Table 2: Average NO3 concentration in precipitation (g/ml)

 month 1 2 3 4 5 6 7 8 9 NO3 conc. 0.4003 0.4033 0.406 0.4078 0.41 0.4124 0.4136 0.4171 0.4184 month 10 11 12 13 14 15 16 17 18 NO3 conc. 0.4214 0.4248 0.4255 0.4282 0.4307 0.4331 0.4356 0.438 0.4409 month 19 20 21 22 23 24 25 26 27 NO3 conc. 0.444 0.4454 0.449 0.4513 0.4532 0.4567 0.4587 0.4603 0.4638 month 28 29 30 31 32 33 34 35 36 NO3 conc. 0.4658 0.47 0.4715 0.4743 0.4772 0.4805 0.4834 0.4852 0.4879

The critical factor in determining the severity of the acid rain is, of course, the amount of NO3 that is deposited on the surfaces on which it falls.
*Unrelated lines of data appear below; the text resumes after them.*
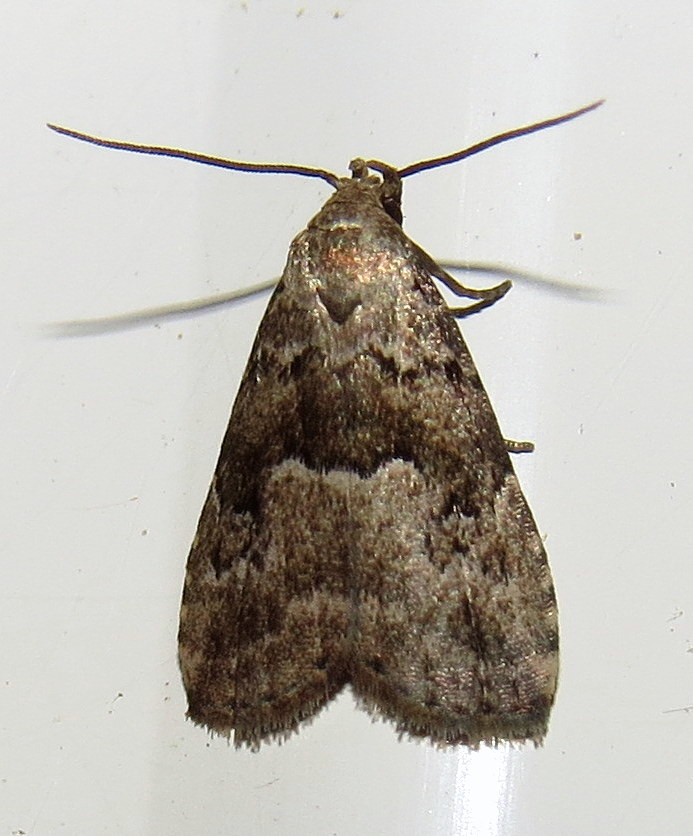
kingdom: Animalia
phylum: Arthropoda
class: Insecta
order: Lepidoptera
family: Erebidae
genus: Hypenodes
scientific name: Hypenodes franclemonti
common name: Franclemont's hypenodes moth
We therefore need to establish, based on the data we have collected, how the monthly rate of chemical deposition is changing in time, and to predict when (if ever) this is likely to exceed 11.5g/month on a given 1 cm2 area.

We appreciate your prompt attention to this matter, and look forward to receiving your final report of 3--5 pages on or before the 21st of September. To assure your success in the endeavor, our department's scientific expert, Dr. Gavin LaRose, will be available to answer any questions that you might have in the course of your investigation. He will, however, be unavailable to assist with this project over the weekend of the 18th--20th. You should also plan on meeting with him during the week of the 7th of September to verify your initial progress towards completion of the project. We have made available, through him, a number of sample reports that may prove useful as you develop your formal response.

Sincerely
Jack C. Ousteaux
Director, Lonlinc CPE

jco:glr

[1]: Which has lead some observers to speculate that Lonlinc's population will exceed 1,000,000 by the year 2023!